> **Document text**:
GREATER NEW YORK
MoMA PS1 Exhibition Catalog
By Michelle Yun, Department of Painting Sculpture, Museum of Modern Art
Traces of Randy Wray's Southern upbringing abound in his meticulously created paintings, sculptures, and installations, along with hints of the supernatural and the alien as well as of an age long passed. Describing his sculptures as "psychic architecture," he uses found objects as points of departure to create ghostly assemblages that can be seen alternately as organic and architectural. Tumors, polyps, and warts proliferate on the sculptures' surfaces; cobwebs signify the passing of time and decay, while also functioning as a structural motif. On a formal level, dichotomies between the representational and the abstract, the handmade and the computer-generated, are prevalent throughout Wray's work.

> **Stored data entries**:
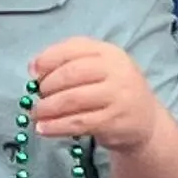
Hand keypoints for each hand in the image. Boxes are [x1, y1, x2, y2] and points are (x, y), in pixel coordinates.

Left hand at [29, 37, 163, 153]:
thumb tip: (34, 67)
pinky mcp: (114, 121)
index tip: (33, 72)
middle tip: (37, 98)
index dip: (48, 59)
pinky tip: (44, 129)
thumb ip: (68, 60)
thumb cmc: (112, 89)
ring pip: (72, 100)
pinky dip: (56, 126)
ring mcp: (117, 96)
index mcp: (109, 52)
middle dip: (47, 86)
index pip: (73, 49)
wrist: (145, 119)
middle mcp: (116, 71)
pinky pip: (78, 123)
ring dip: (48, 108)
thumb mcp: (98, 66)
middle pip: (71, 74)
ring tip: (36, 114)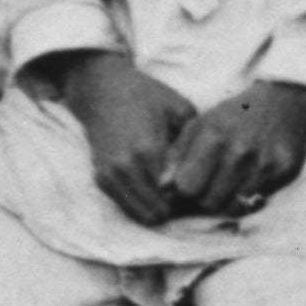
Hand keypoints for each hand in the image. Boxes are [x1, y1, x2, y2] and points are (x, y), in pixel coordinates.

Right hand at [38, 49, 194, 229]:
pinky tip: (157, 193)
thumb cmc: (146, 96)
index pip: (176, 194)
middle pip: (159, 210)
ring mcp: (110, 175)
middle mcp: (126, 167)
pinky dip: (142, 206)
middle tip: (192, 199)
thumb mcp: (180, 108)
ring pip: (141, 214)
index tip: (204, 192)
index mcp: (149, 150)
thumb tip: (204, 171)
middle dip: (178, 208)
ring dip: (159, 210)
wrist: (101, 91)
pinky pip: (126, 207)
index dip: (193, 198)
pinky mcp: (100, 179)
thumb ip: (192, 142)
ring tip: (176, 197)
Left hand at [163, 79, 305, 217]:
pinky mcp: (286, 169)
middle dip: (205, 199)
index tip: (188, 184)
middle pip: (210, 202)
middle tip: (209, 186)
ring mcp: (266, 161)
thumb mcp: (199, 125)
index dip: (184, 190)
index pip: (187, 187)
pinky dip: (251, 194)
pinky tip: (250, 177)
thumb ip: (176, 155)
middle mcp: (241, 151)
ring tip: (227, 184)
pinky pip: (259, 199)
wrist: (283, 99)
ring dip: (228, 200)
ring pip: (235, 206)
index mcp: (214, 136)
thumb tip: (162, 187)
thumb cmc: (233, 115)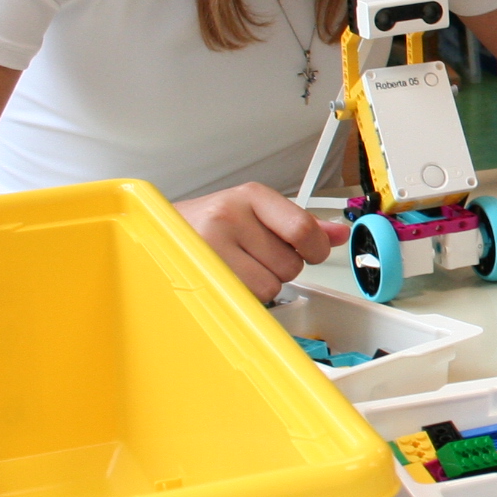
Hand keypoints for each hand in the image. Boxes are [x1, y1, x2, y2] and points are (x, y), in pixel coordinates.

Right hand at [175, 182, 349, 301]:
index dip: (315, 249)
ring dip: (261, 285)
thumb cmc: (211, 224)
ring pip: (270, 287)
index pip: (302, 228)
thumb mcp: (257, 213)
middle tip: (255, 257)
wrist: (158, 232)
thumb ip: (301, 225)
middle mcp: (230, 215)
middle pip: (290, 265)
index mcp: (252, 196)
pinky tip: (229, 280)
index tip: (309, 253)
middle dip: (280, 268)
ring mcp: (210, 246)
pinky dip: (244, 297)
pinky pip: (246, 300)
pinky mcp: (199, 274)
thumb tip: (339, 234)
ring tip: (239, 268)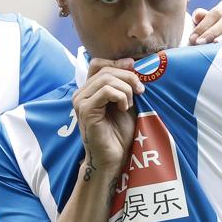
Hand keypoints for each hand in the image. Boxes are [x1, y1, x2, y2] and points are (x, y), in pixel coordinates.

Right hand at [73, 58, 139, 178]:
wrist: (113, 158)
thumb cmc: (119, 134)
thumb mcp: (125, 102)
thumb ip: (124, 84)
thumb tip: (130, 62)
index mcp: (88, 91)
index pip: (97, 64)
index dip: (116, 63)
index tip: (134, 68)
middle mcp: (80, 94)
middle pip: (105, 70)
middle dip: (128, 77)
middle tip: (141, 91)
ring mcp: (80, 102)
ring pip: (107, 79)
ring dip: (126, 89)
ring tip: (131, 103)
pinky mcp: (85, 110)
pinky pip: (106, 91)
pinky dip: (121, 96)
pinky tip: (124, 108)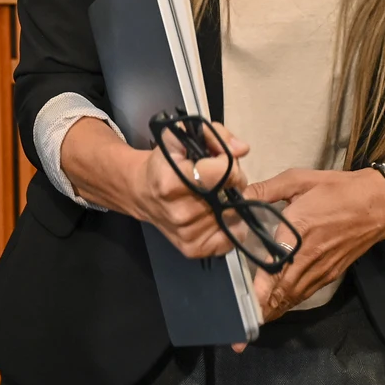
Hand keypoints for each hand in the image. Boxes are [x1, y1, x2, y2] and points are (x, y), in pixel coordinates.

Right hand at [131, 125, 252, 259]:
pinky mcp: (193, 249)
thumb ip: (215, 135)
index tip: (220, 160)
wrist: (141, 192)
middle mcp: (180, 212)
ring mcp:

> **Problems to solve**:
[A] Shorten the paragraph of the essay on Randy Wray that begins "Traces of Randy Wray's Southern upbringing," keeping its main facts.
[B] Write a continuation of the essay on Randy Wray, beginning after its final sentence.
The listing has no role in any of this.

> **Answers for this exercise**:
[A] Randy Wray's careful paintings, sculptures, and installations show his Southern upbringing along with hints of the supernatural, the alien, and a long-gone age. He calls his sculptures "psychic architecture." Starting from found objects, he builds ghostly assemblages that read as either organic or architectural. Tumors, polyps, and warts spread across their surfaces. Cobwebs stand for time and decay and also serve as a structural motif. Throughout his work he sets the representational against the abstract and the handmade against the computer-generated.

[B]
In the installation Moonshine Garden (2004-05) Wray resurrects the ghosts of the Confederacy, raising issues of classism and cross-cultural value systems while also exploring formalist notions of process and craft and their relationship to fine art. The work plays on the cottage industry of making homemade liquor, or moonshine, still found in poorer, rural areas of the South. Wray appropriates the shapes of antique homemade stills and transforms them into monochromatic totems alternately evoking shamanistic African and Oceanic fetishes and urban rooftop architecture. He puns on the idea of "spirit" by alluding not only to liquor but to ghostly apparitions from the Civil War. It has been said that much of the Civil War was fought on moonshine, and on the floor Wray lays a Confederate flag, pinned down by the stills. Inspired by the quilts of Gee's Bend, Alabama, the artist taught himself to sew and fashioned the flag as a quilt. There are many layers of meaning here, but the quilt may most directly suggest that a sleep of reason fell over the South during the Civil War, and during the era of slavery leading up to it. Wray seems to liken this sleep of reason to America's current political situation, and cites the downfall of the Confederacy as a cautionary tale for our present-day leaders to heed.